Ne pensant que 320 milligrammes, soit 10 fois moins que son grand frère le robot HAMR (pour Harvard Ambulatory Microrobot) dévoilé en 2018, il est équipé d’actionneurs pioézoélectriques hautes performances qui lui permettent de mouvoir ses « pattes » à une fréquence de 200 Hertz. Il est ainsi capable de déplacer à une vitesse fulgurante : HAMR-JR peut parcourir 14 fois sa taille par seconde, soit une vitesse de pointe de 30 cm/s. Selon ses créateurs, le robot peut atteindre une fréquence de 300 Hz, mais sans pour autant jouer favorablement sur sa vitesse de pointe qui est limitée par le design des pattes.

Préhenseur : s'affranchir de l'antropomorphisme

Souvent imitée, rarement égalée, la main est-elle en passe d’être détrônée au panthéon des organes de préhension ? C’est en tout cas ce que laisse entendre les chercheurs de l’université de Stanford, avec un préhenseur polyvalent au design étonnant. Sa particularité : il s’éloigne des conceptions antropomorphiques, généralement privilégiées lorsqu’il est question de s’adapter à un grand nombre d’objets de différents formes et dimensions, et surtout pour manipuler l’objet tout en le tenant (« in-hand manipulation »). Ce préhenseur, baptisé « Roller Grasper », est constitué de trois « doigts » dotés de trois degrés de liberté, au bout desquels sont installés des rouleaux dont le sens peut être réorienté.

Avec cet appendice, le robot peut attraper une grande variété d’objets, même plats – un défi pour les mains robots dépourvues d’un système de ventouse – et les manipuler dans le « creux de la main ». Ce préhenseur, encore au stade de prototype, possèdent encore des limites dans certains cas, pour lesquels il est encore obligé d’effectuer des mouvements supplémentaires pour repositionner ses doigts. Les chercheurs travaillent actuellement sur un second prototype, qui utilise des boules rotatives, à la place de rouleaux, pour faciliter la manipulation d’objets.

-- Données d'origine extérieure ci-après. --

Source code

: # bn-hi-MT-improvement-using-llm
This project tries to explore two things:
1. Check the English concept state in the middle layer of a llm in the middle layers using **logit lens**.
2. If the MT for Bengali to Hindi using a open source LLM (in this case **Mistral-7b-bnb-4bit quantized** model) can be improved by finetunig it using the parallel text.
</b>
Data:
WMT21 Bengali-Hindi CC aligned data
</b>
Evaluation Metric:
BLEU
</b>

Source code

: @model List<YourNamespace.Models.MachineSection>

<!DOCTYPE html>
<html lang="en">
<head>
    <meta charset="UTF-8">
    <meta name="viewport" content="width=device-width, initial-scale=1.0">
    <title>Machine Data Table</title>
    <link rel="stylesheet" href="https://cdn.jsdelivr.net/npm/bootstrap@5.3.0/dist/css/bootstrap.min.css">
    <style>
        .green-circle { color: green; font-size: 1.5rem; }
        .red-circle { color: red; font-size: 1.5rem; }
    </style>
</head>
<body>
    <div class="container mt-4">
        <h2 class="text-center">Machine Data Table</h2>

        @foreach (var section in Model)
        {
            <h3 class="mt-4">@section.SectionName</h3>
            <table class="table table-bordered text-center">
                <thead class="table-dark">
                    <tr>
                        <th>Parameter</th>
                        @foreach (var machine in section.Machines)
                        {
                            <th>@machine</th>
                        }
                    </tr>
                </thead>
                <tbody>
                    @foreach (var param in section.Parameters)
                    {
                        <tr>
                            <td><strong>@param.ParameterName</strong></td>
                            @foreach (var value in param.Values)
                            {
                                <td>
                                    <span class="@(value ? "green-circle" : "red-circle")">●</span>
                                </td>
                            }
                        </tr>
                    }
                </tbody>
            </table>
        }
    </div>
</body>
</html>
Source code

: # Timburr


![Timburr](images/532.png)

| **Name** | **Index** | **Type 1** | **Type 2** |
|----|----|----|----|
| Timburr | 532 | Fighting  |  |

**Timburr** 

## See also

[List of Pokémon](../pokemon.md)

Un troisième bras doté d'une force surhumaine

Non, ce n’est pas l’arme ultime du Dr Octopus, ennemi juré de Spider-Man. Du moins, pas encore. Les chercheurs de l’Université de Sherbrooke au Canada, ont mis au point un exosquelette équipé d’un bras hydraulique, capable d’aider son porteur dans de nombreuses tâches. Le système est équipé d’embrayages magnéto-rhéologiques, constitués d’un fluide dont la viscosité est modifiée sous l’action d’un champ magnétique. Cette technologie a été choisie pour sa faible inertie et ses temps de réponse particulièrement courts, ce qui permet à un ordinateur de compenser en temps réel les mouvements de l’opérateur, même les plus imprévisibles.

Le bras, qui possède 3 degrés de liberté, est constitué d’une structure en aluminium et en fibre de carbone, pour un poids de 4,2 kg. Il est équipé d’un préhenseur à trois doigts. Il peut soulever 5kg et atteindre une vitesse maximale de 3,4 mètres par seconde soit une puissance déployée lui permettant de traverser un mur, selon ses créateurs. Ses mouvements sont heureusement limités dans un espace défini, afin de protéger l’opérateur. Pour le moment, l’alimentation est externe à l’exosquelette et passe par un câble. Le bras en lui-même est téléopéré par une seconde personne.